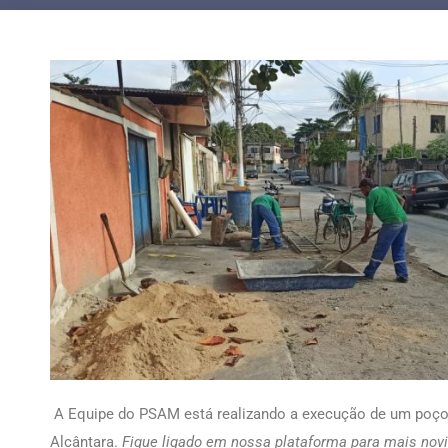
A Equipe do PSAM está realizando a execução de um poço 
Alcântara.
Fique ligado em nossa plataforma para mais novi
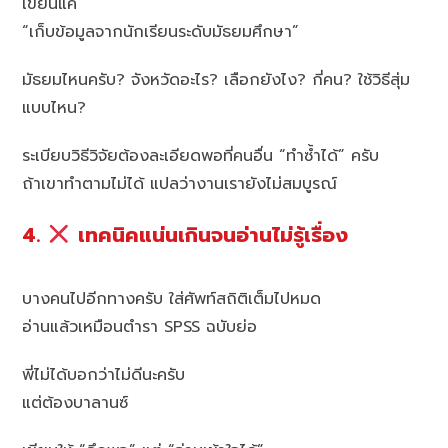
เขียนแค่
“เก็บข้อมูลจากนักเรียนระดับมัธยมศึกษา”
มัธยมไหนครับ? จังหวัดอะไร? เลือกยังไง? กี่คน? ใช้วิธีสุ่ม
แบบไหน?
ระเบียบวิธีวิจัยต้องละเอียดพอที่คนอื่น “ทำซ้ำได้” ครับ
ถ้าเขาทำตามไม่ได้ แปลว่างานเรายังไม่สมบูรณ์
4.
เทคนิคแน่นเกินจนอ่านไม่รู้เรื่อง
บางคนไปอีกทางครับ ใส่ศัพท์สถิติเต็มไปหมด
อ่านแล้วเหมือนตำรา SPSS ฉบับย่อ
พี่ไม่ได้บอกว่าไม่ดีนะครับ
แต่ต้องบาลานซ์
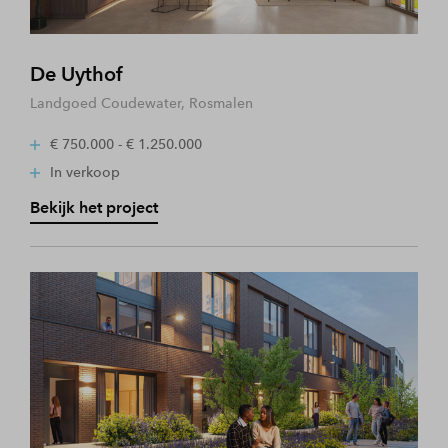
De Uythof
Landgoed Coudewater, Rosmalen
€ 750.000 - € 1.250.000
In verkoop
Bekijk het project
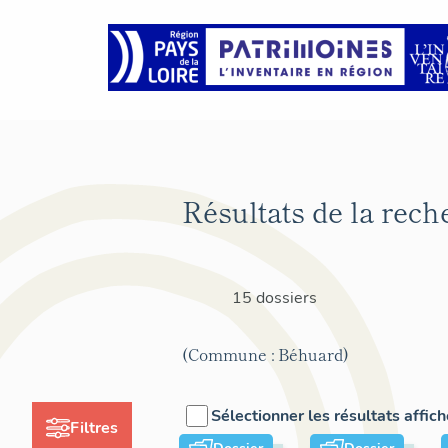
Résultats de la rech
15 dossiers
(Commune : Béhuard)
Sélectionner les résultats affic
Filtres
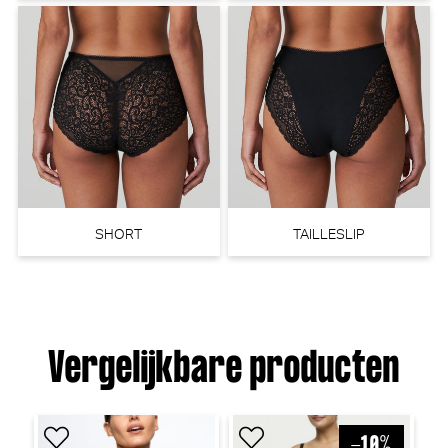
PrimaDonna Montara Beugel
PrimaDonna Cala luna Beugel
BH (Regatta)
BH (Blogger Pink)
PrimaDonna
PrimaDonna
30% korting
€ 79,90
€
110,00
77,00
SHORT
TAILLESLIP
Vergelijkbare producten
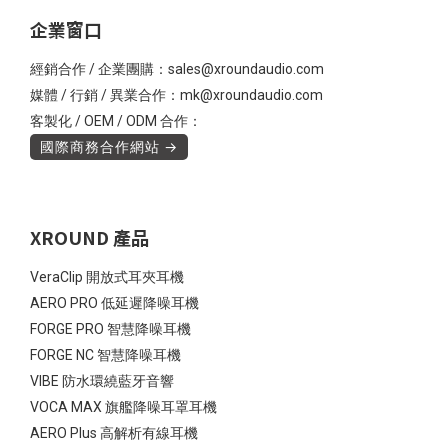
企業窗口
經銷合作 / 企業團購：sales@xroundaudio.com
媒體 / 行銷 / 異業合作：mk@xroundaudio.com
客製化 / OEM / ODM 合作：
國際商務合作網站 →
XROUND 產品
VeraClip 開放式耳夾耳機
AERO PRO 低延遲降噪耳機
FORGE PRO 智慧降噪耳機
FORGE NC 智慧降噪耳機
VIBE 防水環繞藍牙音響
VOCA MAX 旗艦降噪耳罩耳機
AERO Plus 高解析有線耳機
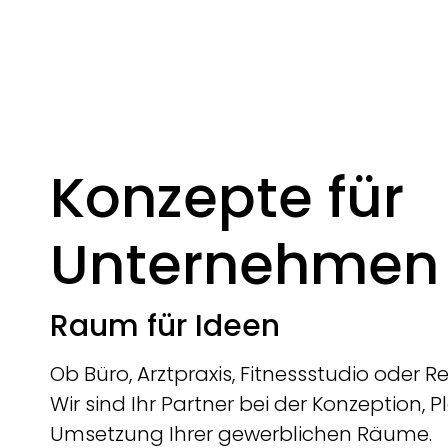
Konzepte für
Unternehmen
Raum für Ideen
Ob Büro, Arztpraxis, Fitnessstudio oder R
Wir sind Ihr Partner bei der Konzeption,
Umsetzung Ihrer gewerblichen Räume.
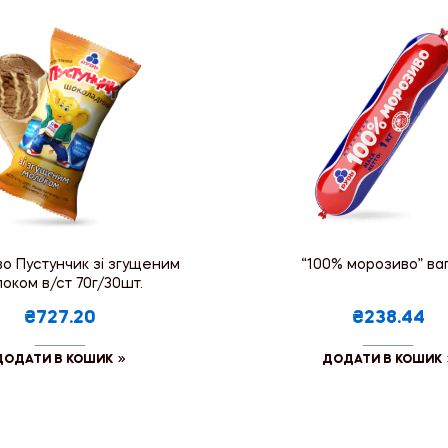
о Пустунчик зі згущеним
“100% морозиво” ваг.
оком в/ст 70г/30шт.
₴727.20
₴238.44
ДОДАТИ В КОШИК
ДОДАТИ В КОШИК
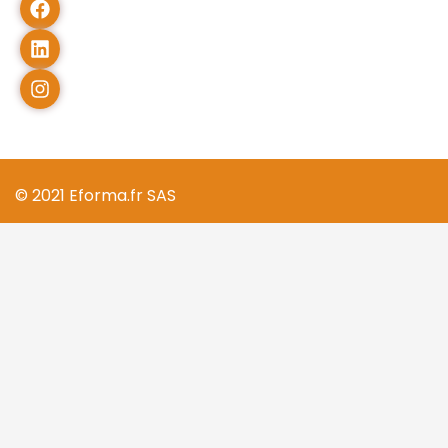
© 2021 Eforma.fr SAS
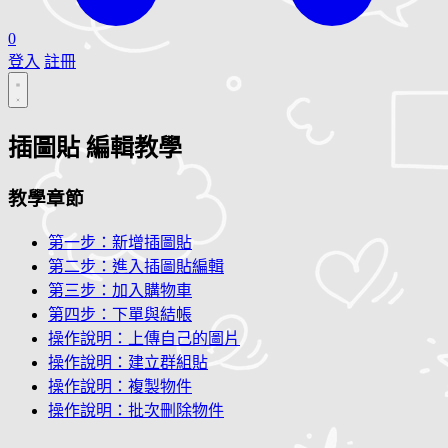
0
登入
註冊
插圖貼 編輯教學
教學章節
第一步：新增插圖貼
第二步：進入插圖貼編輯
第三步：加入購物車
第四步：下單與結帳
操作說明：上傳自己的圖片
操作說明：建立群組貼
操作說明：複製物件
操作說明：批次刪除物件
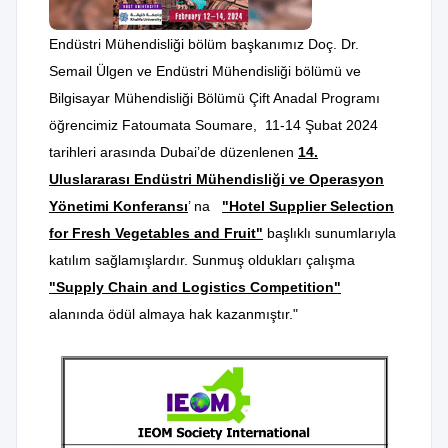
Endüstri Mühendisliği bölüm başkanımız Doç. Dr.
Semail Ülgen ve Endüstri Mühendisliği bölümü ve
Bilgisayar Mühendisliği Bölümü Çift Anadal Programı
öğrencimiz Fatoumata Soumare, 11-14 Şubat 2024
tarihleri arasında Dubai’de düzenlenen
14.
Uluslararası Endüstri Mühendisliği ve Operasyon
Yönetimi Konferansı
’ na
"Hotel Supplier Selection
for Fresh Vegetables and Fruit"
başlıklı sunumlarıyla
katılım sağlamışlardır. Sunmuş oldukları çalışma
"Supply Chain and Logistics Competition"
alanında ödül almaya hak kazanmıştır."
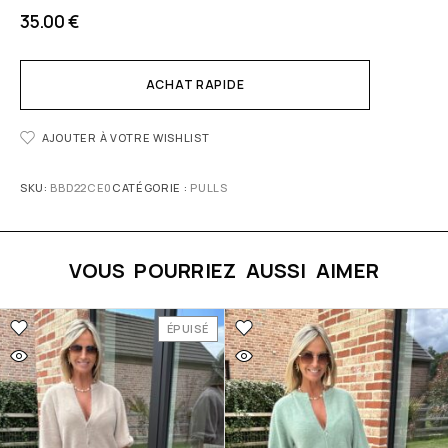
35.00
€
ACHAT RAPIDE
AJOUTER À VOTRE WISHLIST
SKU:
BBD22CE0
CATÉGORIE :
PULLS
VOUS POURRIEZ AUSSI AIMER
ÉPUISÉ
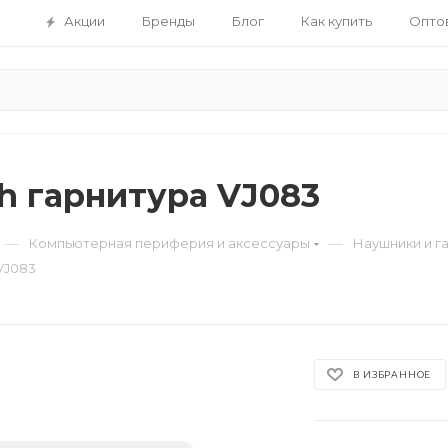
Акции
Бренды
Блог
Как купить
Опто
th гарнитура VJ083
—
—
Компьютерная периферия и аксессуары
Наушники и г
VJ083
В ИЗБРАННОЕ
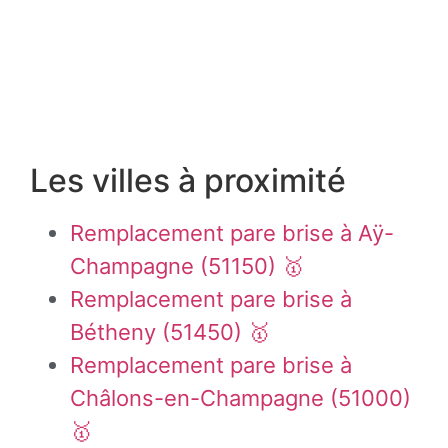
Les villes à proximité
Remplacement pare brise à Aÿ-
Champagne (51150) 🥇
Remplacement pare brise à
Bétheny (51450) 🥇
Remplacement pare brise à
Châlons-en-Champagne (51000)
🥇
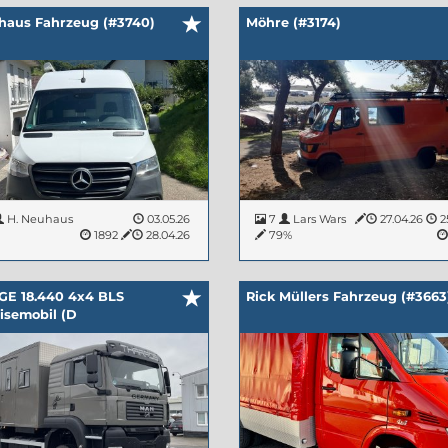
haus Fahrzeug (#3740)
Möhre (#3174)
H. Neuhaus
03.05.26
7
Lars Wars
27.04.26
2
%
1892
28.04.26
79%
E 18.440 4x4 BLS
Rick Müllers Fahrzeug (#3663
isemobil (D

The task — Return only the part above that opens with the line containing "Wir sind Ihr" and closes with the line containing "操作說明：上傳自己的圖片", exactly and with both ends, skipping the pictures.

Written answer —
Wir sind Ihr Partner bei der Konzeption,
Umsetzung Ihrer gewerblichen Räume.
о Пустунчик зі згущеним
“100% морозиво” ваг.
оком в/ст 70г/30шт.
₴727.20
₴238.44
ДОДАТИ В КОШИК
ДОДАТИ В КОШИК
© 2021 Eforma.fr SAS
0
登入
註冊
插圖貼 編輯教學
教學章節
第一步：新增插圖貼
第二步：進入插圖貼編輯
第三步：加入購物車
第四步：下單與結帳
操作說明：上傳自己的圖片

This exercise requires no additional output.